WRITTEN EXERCISE:
How many lines of the listing contain the string "district"? Give only the number.

*-*-*

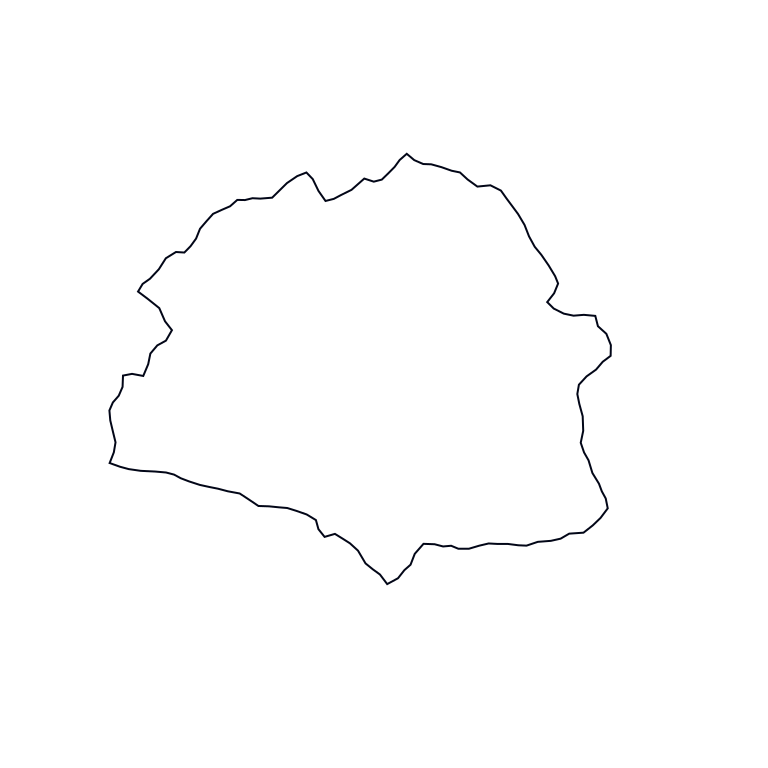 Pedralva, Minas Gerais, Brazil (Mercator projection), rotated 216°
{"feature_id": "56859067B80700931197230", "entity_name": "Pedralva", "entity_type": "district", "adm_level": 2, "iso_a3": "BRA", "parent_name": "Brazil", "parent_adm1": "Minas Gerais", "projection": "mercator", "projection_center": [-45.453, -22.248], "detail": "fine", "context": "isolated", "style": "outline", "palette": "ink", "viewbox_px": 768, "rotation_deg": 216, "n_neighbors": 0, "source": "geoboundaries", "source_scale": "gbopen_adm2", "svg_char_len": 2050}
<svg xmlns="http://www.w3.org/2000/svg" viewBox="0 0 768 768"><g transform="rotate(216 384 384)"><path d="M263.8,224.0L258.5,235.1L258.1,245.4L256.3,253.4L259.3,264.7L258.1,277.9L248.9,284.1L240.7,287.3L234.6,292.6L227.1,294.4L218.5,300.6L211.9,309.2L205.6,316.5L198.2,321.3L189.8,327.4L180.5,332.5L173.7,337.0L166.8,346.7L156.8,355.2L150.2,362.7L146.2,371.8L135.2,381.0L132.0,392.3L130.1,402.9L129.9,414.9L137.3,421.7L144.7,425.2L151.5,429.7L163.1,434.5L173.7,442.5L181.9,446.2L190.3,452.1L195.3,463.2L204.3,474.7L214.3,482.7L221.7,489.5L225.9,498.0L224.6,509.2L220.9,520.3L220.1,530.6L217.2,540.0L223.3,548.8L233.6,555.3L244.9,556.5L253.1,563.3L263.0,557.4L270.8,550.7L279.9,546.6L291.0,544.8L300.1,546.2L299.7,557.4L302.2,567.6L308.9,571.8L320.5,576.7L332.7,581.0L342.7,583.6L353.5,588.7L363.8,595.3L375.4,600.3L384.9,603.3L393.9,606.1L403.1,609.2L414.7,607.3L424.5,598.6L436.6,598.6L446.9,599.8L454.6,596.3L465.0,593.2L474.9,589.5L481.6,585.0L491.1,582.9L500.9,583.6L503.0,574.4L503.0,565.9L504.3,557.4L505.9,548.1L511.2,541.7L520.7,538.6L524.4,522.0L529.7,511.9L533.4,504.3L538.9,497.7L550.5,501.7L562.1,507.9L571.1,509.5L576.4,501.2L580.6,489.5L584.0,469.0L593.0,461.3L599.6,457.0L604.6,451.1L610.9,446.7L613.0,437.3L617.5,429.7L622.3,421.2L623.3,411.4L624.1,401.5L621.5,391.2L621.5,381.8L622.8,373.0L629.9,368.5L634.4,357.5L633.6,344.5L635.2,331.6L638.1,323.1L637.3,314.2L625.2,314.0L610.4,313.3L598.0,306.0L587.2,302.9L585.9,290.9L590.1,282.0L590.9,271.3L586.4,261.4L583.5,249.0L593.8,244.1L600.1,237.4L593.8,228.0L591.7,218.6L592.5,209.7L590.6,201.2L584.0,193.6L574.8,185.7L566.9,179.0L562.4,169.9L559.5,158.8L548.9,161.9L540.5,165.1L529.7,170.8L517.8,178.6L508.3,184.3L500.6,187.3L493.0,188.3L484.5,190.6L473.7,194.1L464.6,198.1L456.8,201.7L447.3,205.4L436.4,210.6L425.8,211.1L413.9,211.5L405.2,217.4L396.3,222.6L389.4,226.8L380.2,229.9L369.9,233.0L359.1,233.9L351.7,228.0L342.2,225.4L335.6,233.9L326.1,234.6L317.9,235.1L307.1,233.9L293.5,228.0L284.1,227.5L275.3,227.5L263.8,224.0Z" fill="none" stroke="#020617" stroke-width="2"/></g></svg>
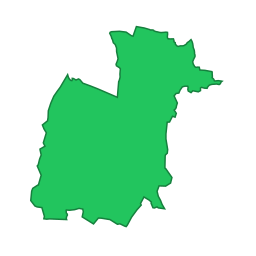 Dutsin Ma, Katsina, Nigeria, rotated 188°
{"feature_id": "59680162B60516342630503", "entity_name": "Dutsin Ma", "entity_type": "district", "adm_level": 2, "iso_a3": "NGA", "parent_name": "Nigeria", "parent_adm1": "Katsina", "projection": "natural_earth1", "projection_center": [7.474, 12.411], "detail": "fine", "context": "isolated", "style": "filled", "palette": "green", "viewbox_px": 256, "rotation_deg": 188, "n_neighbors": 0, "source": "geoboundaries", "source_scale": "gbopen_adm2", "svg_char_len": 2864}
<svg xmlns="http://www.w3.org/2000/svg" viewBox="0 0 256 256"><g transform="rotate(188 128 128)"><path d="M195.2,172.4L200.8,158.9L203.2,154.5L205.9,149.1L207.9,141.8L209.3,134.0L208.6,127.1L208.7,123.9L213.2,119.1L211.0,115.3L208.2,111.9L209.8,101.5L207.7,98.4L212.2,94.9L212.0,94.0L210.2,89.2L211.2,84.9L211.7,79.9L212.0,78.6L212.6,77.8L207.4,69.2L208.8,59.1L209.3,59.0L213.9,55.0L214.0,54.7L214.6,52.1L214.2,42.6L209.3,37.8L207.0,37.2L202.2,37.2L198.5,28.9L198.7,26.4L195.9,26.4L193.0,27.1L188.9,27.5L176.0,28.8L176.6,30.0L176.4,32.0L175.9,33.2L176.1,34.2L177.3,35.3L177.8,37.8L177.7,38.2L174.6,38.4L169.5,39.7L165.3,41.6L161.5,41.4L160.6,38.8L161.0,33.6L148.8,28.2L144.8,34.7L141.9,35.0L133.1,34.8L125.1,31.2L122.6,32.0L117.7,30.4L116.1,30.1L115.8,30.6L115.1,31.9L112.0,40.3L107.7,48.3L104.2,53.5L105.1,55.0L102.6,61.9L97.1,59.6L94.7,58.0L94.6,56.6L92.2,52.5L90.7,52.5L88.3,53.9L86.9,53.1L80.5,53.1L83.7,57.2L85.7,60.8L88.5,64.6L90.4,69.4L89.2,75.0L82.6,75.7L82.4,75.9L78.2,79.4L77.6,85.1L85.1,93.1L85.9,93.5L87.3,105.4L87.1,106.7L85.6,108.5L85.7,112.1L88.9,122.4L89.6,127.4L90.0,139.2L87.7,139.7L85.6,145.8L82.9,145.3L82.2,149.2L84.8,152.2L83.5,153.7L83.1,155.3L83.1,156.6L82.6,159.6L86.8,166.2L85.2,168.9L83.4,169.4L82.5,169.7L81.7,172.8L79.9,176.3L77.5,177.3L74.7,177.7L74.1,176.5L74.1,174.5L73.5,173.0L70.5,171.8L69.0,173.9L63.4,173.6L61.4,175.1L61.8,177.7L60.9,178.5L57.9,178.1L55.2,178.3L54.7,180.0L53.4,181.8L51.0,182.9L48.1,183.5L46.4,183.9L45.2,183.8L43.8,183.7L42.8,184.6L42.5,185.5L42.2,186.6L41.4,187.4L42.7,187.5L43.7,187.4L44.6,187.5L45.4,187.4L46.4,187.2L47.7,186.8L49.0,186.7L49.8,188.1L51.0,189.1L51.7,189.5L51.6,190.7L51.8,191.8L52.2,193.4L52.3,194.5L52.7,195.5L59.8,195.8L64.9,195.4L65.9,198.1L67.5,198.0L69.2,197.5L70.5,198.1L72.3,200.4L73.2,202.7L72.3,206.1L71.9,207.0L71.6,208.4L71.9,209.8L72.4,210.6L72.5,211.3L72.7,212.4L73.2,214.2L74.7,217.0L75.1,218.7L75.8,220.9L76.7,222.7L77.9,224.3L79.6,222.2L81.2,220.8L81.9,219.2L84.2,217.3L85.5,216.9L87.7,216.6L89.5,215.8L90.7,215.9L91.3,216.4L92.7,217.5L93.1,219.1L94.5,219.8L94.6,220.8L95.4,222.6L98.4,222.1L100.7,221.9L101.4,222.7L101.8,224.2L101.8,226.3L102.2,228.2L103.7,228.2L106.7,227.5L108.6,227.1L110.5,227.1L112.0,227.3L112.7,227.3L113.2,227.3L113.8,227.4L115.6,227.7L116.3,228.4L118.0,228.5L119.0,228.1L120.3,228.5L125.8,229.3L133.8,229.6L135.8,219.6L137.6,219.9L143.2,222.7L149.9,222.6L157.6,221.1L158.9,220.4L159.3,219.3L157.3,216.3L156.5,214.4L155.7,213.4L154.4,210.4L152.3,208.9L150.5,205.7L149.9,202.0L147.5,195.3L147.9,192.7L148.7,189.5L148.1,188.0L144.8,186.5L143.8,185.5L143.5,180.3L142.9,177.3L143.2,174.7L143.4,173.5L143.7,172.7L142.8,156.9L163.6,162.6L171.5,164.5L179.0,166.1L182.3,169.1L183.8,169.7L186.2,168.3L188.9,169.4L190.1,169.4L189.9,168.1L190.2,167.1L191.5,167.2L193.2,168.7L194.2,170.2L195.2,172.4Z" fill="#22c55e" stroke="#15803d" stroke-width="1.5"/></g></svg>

*-*-*

TASK ANSWER:
2